I was out with a client recently and we spotted a very hot girl.
I asked him what he was feeling when he thought about talking to her.
“What could I possibly have to offer her?” he said to me.
It is one of the biggest components of approach anxiety.
You get an overwhelming feeling that this woman in front of you somehow has more intrinsic value than you.
You are looking at her through the lens of attraction.
And it’s easy to assume that her life is more interesting than yours. If she is gorgeous, she probably gets A LOT of doors opened to her.
Maybe she goes to exciting parties. Maybe rich handsome studs take her sailing in the Carribean. Or she goes on helicopter rides around New York City with celebrities like P Diddy.
Gorgeous women always seem to have a lot of options.

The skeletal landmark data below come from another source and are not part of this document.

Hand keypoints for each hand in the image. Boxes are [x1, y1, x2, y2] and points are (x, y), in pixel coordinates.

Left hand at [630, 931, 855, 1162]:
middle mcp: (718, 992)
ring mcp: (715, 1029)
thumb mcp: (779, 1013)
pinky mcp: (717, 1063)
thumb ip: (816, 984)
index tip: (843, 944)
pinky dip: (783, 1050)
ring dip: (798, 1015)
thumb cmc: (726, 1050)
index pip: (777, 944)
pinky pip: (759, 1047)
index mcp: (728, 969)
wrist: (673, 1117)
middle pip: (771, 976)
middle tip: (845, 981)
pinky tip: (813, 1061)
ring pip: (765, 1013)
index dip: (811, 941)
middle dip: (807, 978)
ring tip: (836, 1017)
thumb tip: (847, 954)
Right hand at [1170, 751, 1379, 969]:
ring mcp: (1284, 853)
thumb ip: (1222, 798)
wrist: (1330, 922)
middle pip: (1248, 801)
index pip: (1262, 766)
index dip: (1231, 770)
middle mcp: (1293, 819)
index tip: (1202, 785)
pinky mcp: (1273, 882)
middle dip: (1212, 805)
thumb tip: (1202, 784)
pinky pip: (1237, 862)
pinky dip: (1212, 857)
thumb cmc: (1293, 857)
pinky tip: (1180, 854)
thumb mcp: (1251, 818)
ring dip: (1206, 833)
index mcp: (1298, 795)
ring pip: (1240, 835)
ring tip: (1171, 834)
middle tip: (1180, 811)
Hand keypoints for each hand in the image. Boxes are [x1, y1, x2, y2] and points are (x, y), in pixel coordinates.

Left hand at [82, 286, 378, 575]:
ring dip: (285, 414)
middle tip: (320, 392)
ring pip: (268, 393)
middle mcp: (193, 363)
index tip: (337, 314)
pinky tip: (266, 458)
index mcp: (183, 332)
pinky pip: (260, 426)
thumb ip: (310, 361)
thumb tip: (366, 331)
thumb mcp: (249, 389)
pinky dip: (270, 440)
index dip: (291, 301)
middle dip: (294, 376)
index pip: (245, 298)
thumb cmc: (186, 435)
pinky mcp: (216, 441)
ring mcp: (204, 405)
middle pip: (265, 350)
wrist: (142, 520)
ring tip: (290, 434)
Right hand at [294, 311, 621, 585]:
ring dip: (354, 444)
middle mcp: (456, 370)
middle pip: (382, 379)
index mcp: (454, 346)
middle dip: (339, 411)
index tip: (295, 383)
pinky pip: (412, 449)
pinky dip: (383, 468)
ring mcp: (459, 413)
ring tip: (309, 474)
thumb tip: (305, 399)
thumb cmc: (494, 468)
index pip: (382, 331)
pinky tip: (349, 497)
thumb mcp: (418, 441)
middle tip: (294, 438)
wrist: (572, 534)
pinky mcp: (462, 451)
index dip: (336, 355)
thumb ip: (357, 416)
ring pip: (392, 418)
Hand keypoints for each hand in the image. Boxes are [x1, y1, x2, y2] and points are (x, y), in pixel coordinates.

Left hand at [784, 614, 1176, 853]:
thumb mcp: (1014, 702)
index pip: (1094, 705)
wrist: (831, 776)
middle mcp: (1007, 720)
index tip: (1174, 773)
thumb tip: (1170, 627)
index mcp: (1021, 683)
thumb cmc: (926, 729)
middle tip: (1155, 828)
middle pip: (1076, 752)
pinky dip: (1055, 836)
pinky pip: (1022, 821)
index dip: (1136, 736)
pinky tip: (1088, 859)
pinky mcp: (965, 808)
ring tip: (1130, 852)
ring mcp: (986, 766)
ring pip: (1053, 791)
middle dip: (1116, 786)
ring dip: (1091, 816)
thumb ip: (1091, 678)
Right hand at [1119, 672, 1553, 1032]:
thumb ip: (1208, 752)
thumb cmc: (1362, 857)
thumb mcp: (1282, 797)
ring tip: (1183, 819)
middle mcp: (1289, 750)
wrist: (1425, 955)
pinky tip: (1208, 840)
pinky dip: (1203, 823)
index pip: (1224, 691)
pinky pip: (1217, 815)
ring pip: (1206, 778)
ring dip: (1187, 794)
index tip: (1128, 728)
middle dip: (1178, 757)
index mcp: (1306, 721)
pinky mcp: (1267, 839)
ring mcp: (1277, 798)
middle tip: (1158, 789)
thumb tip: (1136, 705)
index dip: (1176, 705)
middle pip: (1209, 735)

If you date models and actresses, it seems that guys are always coming up to them and talking to them.
It seems that they could go out on dates every night of the week and get laid three times a day if they wanted to.
But there is also another interesting phenomenon about beautiful women which is tricky to see unless you hang around them a lot and see some of their interactions.
Men are constantly kissing their asses.
In some sense, this may make you feel even more disempowered that a rich, handsome dude would kiss this girls ass.
But for her it’s BORING.
She doesn’t get very many guys who CHALLENGE her.
She doesn’t get very many guys who can walk up to her and confidently interact with her without kissing her ass.
And of the guys that do have the balls to talk to her, most of them don’t really know how to appreciate her for her, to really understand how to make her feel unique and special.
Women are attracted to men everywhere. But we men tend to see women as the end-all-be-all.
“Holy fuck, she’s so hot! I want to marry that girl!”
Of course, we forget about her when another hotty walks along, but most guys tend to be very overwhelmed by their feelings.
Women tend to view all of these hot guys walking around as mere possibilities.
And when they’ve seen the retardation spew from these guys’ mouths, they lose more and more interest in any of these possibilities.
They don’t even bother with most of them. They don’t give them a chance.
What makes you different from those guys? What do you have to “offer” her?
The frame of that question implies that the value you bring to her is based primarily on your access to fun, glamorous parties.
Or extravagent vacations.
Or the famous, powerful people you know.
When in reality, what you offer is the conversation you are having with her right there in the moment.
If you can be playful, or challenge her or see something that nobody else can see, you have thrown down the trump card.
Yes, having a life is the foundation for having the women you want in your life.
But don’t let your attraction for her distort the way you view your own life. You’ll end up thinking that your passion isn’t glamorous enough for her.
If you love your life, she can love it too. That’s all the value you need to bring to the interaction.
If you try to impress her with things, you will bore her to tears. Instead you should get her to try and impress you.
Focus on the moment at hand and enjoy it as much as you possibly can. Find out what’s great about her life. See if she qualifies for you.
See if she’s good enough to be part of your life.